ARMAN ET L'ART AFRICAIN

     
      Arman (Armand Fernandez, 1928-2005) est l’une des figures majeures du Nouveau Réalisme, mouvement fondé au début des années 1960 par Pierre Restany. Aux côtés d’artistes comme Yves Klein, César ou Niki de Saint Phalle, Arman cherche à intégrer la réalité quotidienne dans l’art, en utilisant les objets de la société de consommation. Proche de l’École de Nice, il s’inscrit dans une démarche expérimentale où la récupération, l’accumulation et la destruction deviennent des gestes créateurs. Ses Accumulations, Colères ou Coupes témoignent d’un intérêt constant pour la matérialité et la mémoire des objets.

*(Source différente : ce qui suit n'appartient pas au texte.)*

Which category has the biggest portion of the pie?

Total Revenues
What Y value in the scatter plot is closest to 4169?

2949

Parallèlement à cette pratique, Arman développe très tôt une passion pour l’art africain traditionnel. Dès les années 1950, il commence une collection importante de sculptures, masques et objets rituels provenant d’Afrique de l’Ouest et d’Afrique centrale. Cet intérêt s’inscrit dans un contexte historique : depuis le début du XXe siècle, de nombreux artistes européens, de Picasso à Giacometti, ont trouvé dans les formes africaines une source d’inspiration pour renouveler le langage plastique occidental. Arman s’inscrit dans cette filiation, mais son approche se distingue par une attention particulière à la fonction spirituelle et symbolique de ces œuvres.
 
Lot 73 : ARMAN, Bas relief de cuillères africaines, bronze. Lot 72 : Tête Nok (coupe longitudinale), bronze.

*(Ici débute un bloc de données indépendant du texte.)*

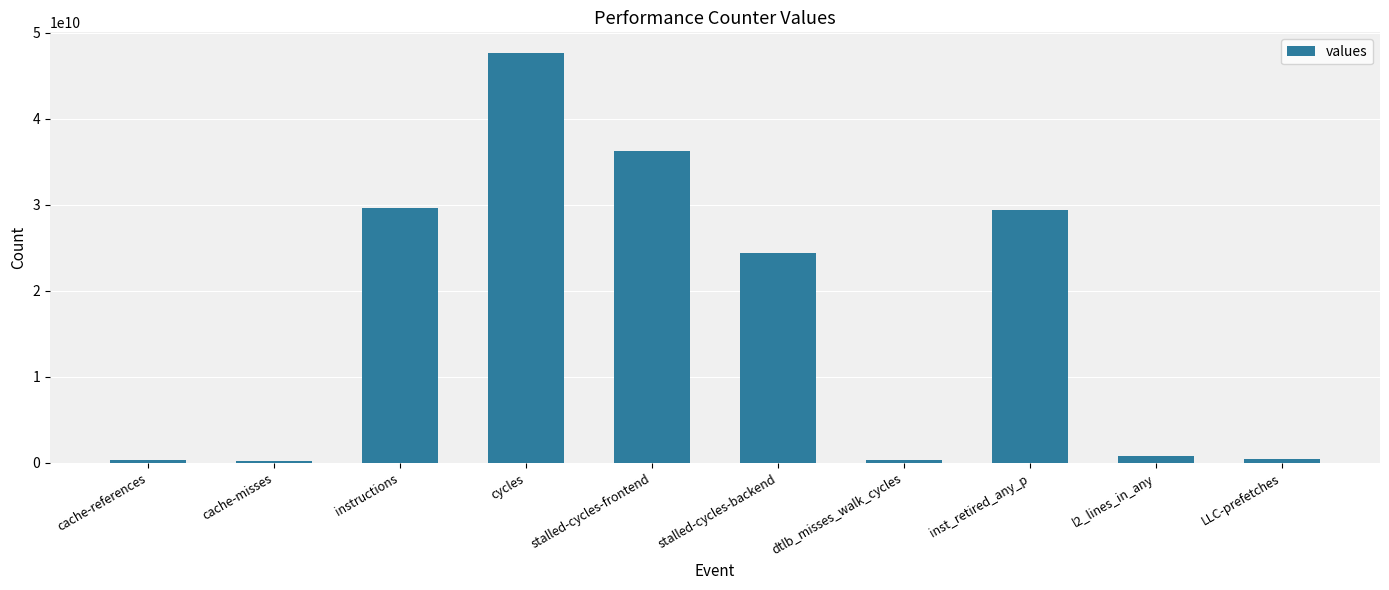

What is the difference between the second highest and minimum values?

36034849600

En 1996, le Musée d’art contemporain de Marseille a présenté l’exposition Arman et l’art africain, qui mettait en lumière le dialogue entre ses créations et les pièces de sa collection. Les masques fang, les statuettes baoulé ou les fétiches kongo y dialoguaient avec ses accumulations d’objets manufacturés. Cette confrontation montrait comment Arman voyait dans l’art africain une même logique de transformation : donner forme à une force invisible à travers la matière.
 
Catalogue de l'exposition " ARMAN & l'Art africain " au Musée d'Art Contemporain de Marseille en 1996

Pour Arman, l’objet industriel, au même titre que l’objet rituel, conserve une dimension énergétique et une mémoire. Son intérêt pour les arts africains ne relève donc pas d’un exotisme de collectionneur, mais d’une réflexion sur la puissance expressive des formes. En reliant ainsi les pratiques traditionnelles africaines à la modernité occidentale, Arman illustre la continuité entre les gestes de création d’hier et ceux d’aujourd’hui.
Ainsi, l’art africain a profondément nourri la pensée et l’esthétique d’Arman. Il lui a permis de concevoir l’objet non plus comme un simple produit du quotidien, mais comme le vecteur d’une présence, d’une tension entre le matériel et le spirituel — une idée qui traverse l’ensemble de son œuvre.